Yes! Search for my post " I like poly ". You may have a sweet source of good material.


----------



## VillageSniper (Jan 22, 2013)

Thank you


----------



## SlingDaddy (Sep 24, 2012)

Yup, HDPE is great - the only downside is that it's nearly impossible to paint/dip/dye, so your frame is always going to be the colour of the material you start out with.

I'm pretty sure that some of the "polymer" frames sold by various makers are actually HDPE as well


----------



## tradspirit (Jul 23, 2012)

I recently picked up a piece of 12in x 12in white poly for .50. Couldn't pass it up but it is only 3/8 of an in thick. I was thinking that I could sandwhich it between some fancy woods and get the overall thickness to be at least 3/4 of an inch. Any thoughts as to the logic of this kind of effort and the type of glue that should be utilized?


----------



## Charles (Aug 26, 2010)

tradspirit said:


> I recently picked up a piece of 12in x 12in white poly for .50. Couldn't pass it up but it is only 3/8 of an in thick. I was thinking that I could sandwhich it between some fancy woods and get the overall thickness to be at least 3/4 of an inch. Any thoughts as to the logic of this kind of effort and the type of glue that should be utilized?

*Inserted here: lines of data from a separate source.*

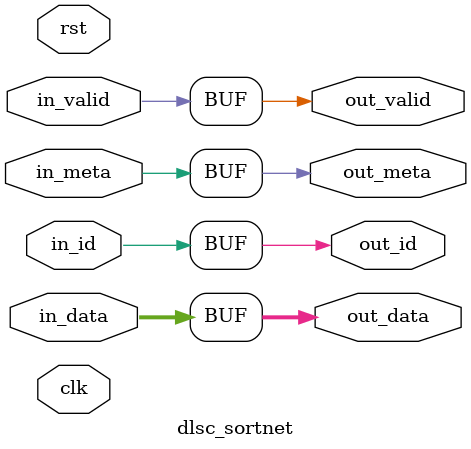
<source format=v>


module dlsc_sortnet #(
    parameter INPUTS    = 1,        // 1 to 16
    parameter META      = 1,        // width of bypassed metadata
    parameter DATA      = 16,       // width of data for each element
    parameter ID        = 1,        // width of IDs for each element
    parameter PIPELINE  = 0,
    // derived; don't touch
    parameter ID_I      = (INPUTS*ID),
    parameter DATA_I    = (INPUTS*DATA)
) (
    input   wire                    clk,
    input   wire                    rst,

    input   wire                    in_valid,       // qualifier
    input   wire    [META-1:0]      in_meta,        // metadata to be delay-matched to sorting operation
    input   wire    [DATA_I-1:0]    in_data,        // unsorted data
    input   wire    [ID_I-1:0]      in_id,          // identifiers for unsorted data

    output  wire                    out_valid,      // delayed qualifier
    output  wire    [META-1:0]      out_meta,       // delayed in_meta
    output  wire    [DATA_I-1:0]    out_data,       // sorted data
    output  wire    [ID_I-1:0]      out_id          // identifiers for sorted data
);

`ifdef SIMULATION
initial begin
    if(INPUTS > 16) begin
        $display("[%m] *** ERROR *** INPUTS (%0d) exceeds generated maximum (16)",INPUTS);
    end
end
`endif

generate
    if(INPUTS == 1) begin:GEN_1
        assign out_valid    = in_valid;
        assign out_meta     = in_meta;
        assign out_data     = in_data;
        assign out_id       = in_id;
    end
    else if(INPUTS == 2) begin:GEN_2
        dlsc_sortnet_2 #(
            .META       ( META ),
            .DATA       ( DATA ),
            .ID         ( ID ),
            .PIPELINE   ( PIPELINE )
        ) dlsc_sortnet_2_inst (
            .clk        ( clk ),
            .rst        ( rst ),
            .in_valid   ( in_valid ),
            .in_meta    ( in_meta ),
            .in_data    ( in_data ),
            .in_id      ( in_id ),
            .out_valid  ( out_valid ),
            .out_meta   ( out_meta ),
            .out_data   ( out_data ),
            .out_id     ( out_id )
        );
    end
    else if(INPUTS == 3) begin:GEN_3
        dlsc_sortnet_3 #(
            .META       ( META ),
            .DATA       ( DATA ),
            .ID         ( ID ),
            .PIPELINE   ( PIPELINE )
        ) dlsc_sortnet_3_inst (
            .clk        ( clk ),
            .rst        ( rst ),
            .in_valid   ( in_valid ),
            .in_meta    ( in_meta ),
            .in_data    ( in_data ),
            .in_id      ( in_id ),
            .out_valid  ( out_valid ),
            .out_meta   ( out_meta ),
            .out_data   ( out_data ),
            .out_id     ( out_id )
        );
    end
    else if(INPUTS == 4) begin:GEN_4
        dlsc_sortnet_4 #(
            .META       ( META ),
            .DATA       ( DATA ),
            .ID         ( ID ),
            .PIPELINE   ( PIPELINE )
        ) dlsc_sortnet_4_inst (
            .clk        ( clk ),
            .rst        ( rst ),
            .in_valid   ( in_valid ),
            .in_meta    ( in_meta ),
            .in_data    ( in_data ),
            .in_id      ( in_id ),
            .out_valid  ( out_valid ),
            .out_meta   ( out_meta ),
            .out_data   ( out_data ),
            .out_id     ( out_id )
        );
    end
    else if(INPUTS == 5) begin:GEN_5
        dlsc_sortnet_5 #(
            .META       ( META ),
            .DATA       ( DATA ),
            .ID         ( ID ),
            .PIPELINE   ( PIPELINE )
        ) dlsc_sortnet_5_inst (
            .clk        ( clk ),
            .rst        ( rst ),
            .in_valid   ( in_valid ),
            .in_meta    ( in_meta ),
            .in_data    ( in_data ),
            .in_id      ( in_id ),
            .out_valid  ( out_valid ),
            .out_meta   ( out_meta ),
            .out_data   ( out_data ),
            .out_id     ( out_id )
        );
    end
    else if(INPUTS == 6) begin:GEN_6
        dlsc_sortnet_6 #(
            .META       ( META ),
            .DATA       ( DATA ),
            .ID         ( ID ),
            .PIPELINE   ( PIPELINE )
        ) dlsc_sortnet_6_inst (
            .clk        ( clk ),
            .rst        ( rst ),
            .in_valid   ( in_valid ),
            .in_meta    ( in_meta ),
            .in_data    ( in_data ),
            .in_id      ( in_id ),
            .out_valid  ( out_valid ),
            .out_meta   ( out_meta ),
            .out_data   ( out_data ),
            .out_id     ( out_id )
        );
    end
    else if(INPUTS == 7) begin:GEN_7
        dlsc_sortnet_7 #(
            .META       ( META ),
            .DATA       ( DATA ),
            .ID         ( ID ),
            .PIPELINE   ( PIPELINE )
        ) dlsc_sortnet_7_inst (
            .clk        ( clk ),
            .rst        ( rst ),
            .in_valid   ( in_valid ),
            .in_meta    ( in_meta ),
            .in_data    ( in_data ),
            .in_id      ( in_id ),
            .out_valid  ( out_valid ),
            .out_meta   ( out_meta ),
            .out_data   ( out_data ),
            .out_id     ( out_id )
        );
    end
    else if(INPUTS == 8) begin:GEN_8
        dlsc_sortnet_8 #(
            .META       ( META ),
            .DATA       ( DATA ),
            .ID         ( ID ),
            .PIPELINE   ( PIPELINE )
        ) dlsc_sortnet_8_inst (
            .clk        ( clk ),
            .rst        ( rst ),
            .in_valid   ( in_valid ),
            .in_meta    ( in_meta ),
            .in_data    ( in_data ),
            .in_id      ( in_id ),
            .out_valid  ( out_valid ),
            .out_meta   ( out_meta ),
            .out_data   ( out_data ),
            .out_id     ( out_id )
        );
    end
    else if(INPUTS == 9) begin:GEN_9
        dlsc_sortnet_9 #(
            .META       ( META ),
            .DATA       ( DATA ),
            .ID         ( ID ),
            .PIPELINE   ( PIPELINE )
        ) dlsc_sortnet_9_inst (
            .clk        ( clk ),
            .rst        ( rst ),
            .in_valid   ( in_valid ),
            .in_meta    ( in_meta ),
            .in_data    ( in_data ),
            .in_id      ( in_id ),
            .out_valid  ( out_valid ),
            .out_meta   ( out_meta ),
            .out_data   ( out_data ),
            .out_id     ( out_id )
        );
    end
    else if(INPUTS == 10) begin:GEN_10
        dlsc_sortnet_10 #(
            .META       ( META ),
            .DATA       ( DATA ),
            .ID         ( ID ),
            .PIPELINE   ( PIPELINE )
        ) dlsc_sortnet_10_inst (
            .clk        ( clk ),
            .rst        ( rst ),
            .in_valid   ( in_valid ),
            .in_meta    ( in_meta ),
            .in_data    ( in_data ),
            .in_id      ( in_id ),
            .out_valid  ( out_valid ),
            .out_meta   ( out_meta ),
            .out_data   ( out_data ),
            .out_id     ( out_id )
        );
    end
    else if(INPUTS == 11) begin:GEN_11
        dlsc_sortnet_11 #(
            .META       ( META ),
            .DATA       ( DATA ),
            .ID         ( ID ),
            .PIPELINE   ( PIPELINE )
        ) dlsc_sortnet_11_inst (
            .clk        ( clk ),
            .rst        ( rst ),
            .in_valid   ( in_valid ),
            .in_meta    ( in_meta ),
            .in_data    ( in_data ),
            .in_id      ( in_id ),
            .out_valid  ( out_valid ),
            .out_meta   ( out_meta ),
            .out_data   ( out_data ),
            .out_id     ( out_id )
        );
    end
    else if(INPUTS == 12) begin:GEN_12
        dlsc_sortnet_12 #(
            .META       ( META ),
            .DATA       ( DATA ),
            .ID         ( ID ),
            .PIPELINE   ( PIPELINE )
        ) dlsc_sortnet_12_inst (
            .clk        ( clk ),
            .rst        ( rst ),
            .in_valid   ( in_valid ),
            .in_meta    ( in_meta ),
            .in_data    ( in_data ),
            .in_id      ( in_id ),
            .out_valid  ( out_valid ),
            .out_meta   ( out_meta ),
            .out_data   ( out_data ),
            .out_id     ( out_id )
        );
    end
    else if(INPUTS == 13) begin:GEN_13
        dlsc_sortnet_13 #(
            .META       ( META ),
            .DATA       ( DATA ),
            .ID         ( ID ),
            .PIPELINE   ( PIPELINE )
        ) dlsc_sortnet_13_inst (
            .clk        ( clk ),
            .rst        ( rst ),
            .in_valid   ( in_valid ),
            .in_meta    ( in_meta ),
            .in_data    ( in_data ),
            .in_id      ( in_id ),
            .out_valid  ( out_valid ),
            .out_meta   ( out_meta ),
            .out_data   ( out_data ),
            .out_id     ( out_id )
        );
    end
    else if(INPUTS == 14) begin:GEN_14
        dlsc_sortnet_14 #(
            .META       ( META ),
            .DATA       ( DATA ),
            .ID         ( ID ),
            .PIPELINE   ( PIPELINE )
        ) dlsc_sortnet_14_inst (
            .clk        ( clk ),
            .rst        ( rst ),
            .in_valid   ( in_valid ),
            .in_meta    ( in_meta ),
            .in_data    ( in_data ),
            .in_id      ( in_id ),
            .out_valid  ( out_valid ),
            .out_meta   ( out_meta ),
            .out_data   ( out_data ),
            .out_id     ( out_id )
        );
    end
    else if(INPUTS == 15) begin:GEN_15
        dlsc_sortnet_15 #(
            .META       ( META ),
            .DATA       ( DATA ),
            .ID         ( ID ),
            .PIPELINE   ( PIPELINE )
        ) dlsc_sortnet_15_inst (
            .clk        ( clk ),
            .rst        ( rst ),
            .in_valid   ( in_valid ),
            .in_meta    ( in_meta ),
            .in_data    ( in_data ),
            .in_id      ( in_id ),
            .out_valid  ( out_valid ),
            .out_meta   ( out_meta ),
            .out_data   ( out_data ),
            .out_id     ( out_id )
        );
    end
    else if(INPUTS == 16) begin:GEN_16
        dlsc_sortnet_16 #(
            .META       ( META ),
            .DATA       ( DATA ),
            .ID         ( ID ),
            .PIPELINE   ( PIPELINE )
        ) dlsc_sortnet_16_inst (
            .clk        ( clk ),
            .rst        ( rst ),
            .in_valid   ( in_valid ),
            .in_meta    ( in_meta ),
            .in_data    ( in_data ),
            .in_id      ( in_id ),
            .out_valid  ( out_valid ),
            .out_meta   ( out_meta ),
            .out_data   ( out_data ),
            .out_id     ( out_id )
        );
    end
    else begin:GEN_INVALID
        assign out_valid    = 1'bx;
        assign out_meta     = {META{1'bx}};
        assign out_data     = {DATA_I{1'bx}};
        assign out_id       = {ID_I{1'bx}};
    end
endgenerate

endmodule


</source>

BullseyeBen! has done some very nice work laminating wood to HDPE. Shoot him a PM and ask his advice.

Cheers ...... Charles


----------



## tradspirit (Jul 23, 2012)

Thanks Charles, will do.


----------



## mrslingshotlover (Dec 19, 2012)

Would you be willing to sell some to me?


----------



## VillageSniper (Jan 22, 2013)

I dont have any yet, I will have to visit the store next time I am working in that direction.


----------